Skip to content

update_index_queries

Update the BM25 search index for queries.

Parameters

  • database (str)

    The name of the DuckDB database.

  • k1 (float) – defaults to 1.5

    The BM25 k1 parameter, controls term saturation.

  • b (float) – defaults to 0.75

    The BM25 b parameter, controls document length normalization.

  • stemmer (str) – defaults to porter

    The stemming algorithm to use (e.g., 'porter').

  • stopwords (str | list[str]) – defaults to None

    The list of stopwords to exclude from indexing. Can be a list or a string specifying the language (e.g., "english").

  • ignore (str) – defaults to (\.|[^a-z])+

    A regex pattern to ignore characters during tokenization. Default ignores punctuation and non-alphabetic characters.

  • strip_accents (bool) – defaults to True

    Whether to remove accents from characters during indexing.
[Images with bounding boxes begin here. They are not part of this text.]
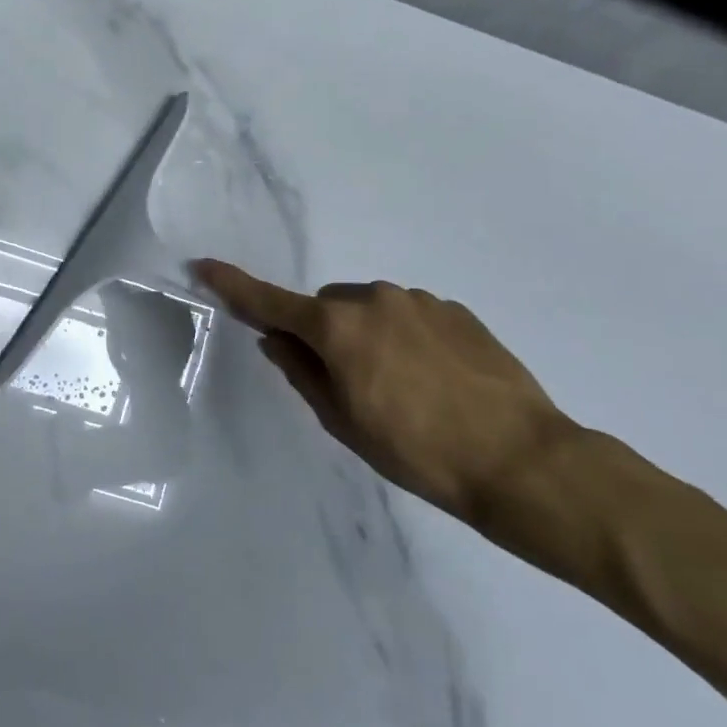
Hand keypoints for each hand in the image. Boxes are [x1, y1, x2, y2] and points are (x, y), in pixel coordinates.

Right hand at [193, 260, 578, 524]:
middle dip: (323, 333)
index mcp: (337, 327)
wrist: (522, 460)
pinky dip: (405, 337)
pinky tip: (434, 379)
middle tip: (348, 383)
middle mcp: (374, 299)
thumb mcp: (344, 421)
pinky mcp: (456, 310)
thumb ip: (302, 373)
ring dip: (366, 335)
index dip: (233, 285)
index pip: (270, 302)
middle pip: (325, 307)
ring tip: (402, 387)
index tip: (204, 266)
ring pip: (369, 310)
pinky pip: (409, 315)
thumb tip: (276, 340)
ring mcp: (419, 300)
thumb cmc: (417, 451)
  • lower (bool) – defaults to True

  • batch_size (int) – defaults to 10000

    The number of queries to process per batch.

  • config (dict | None) – defaults to None

    Optional configuration settings for the DuckDB connection.

Examples

>>> from ducksearch import evaluation, upload, search

>>> documents, queries, qrels = evaluation.load_beir("scifact", split="test")

>>> upload.queries(
...     database="test.duckdb",
...     queries=queries,
...     documents_queries=qrels,
... )
| Table             | Size |
|-------------------|------|
| documents         | 5183 |
| queries           | 300  |
| bm25_documents    | 5183 |
| bm25_queries      | 300  |
| documents_queries | 339  |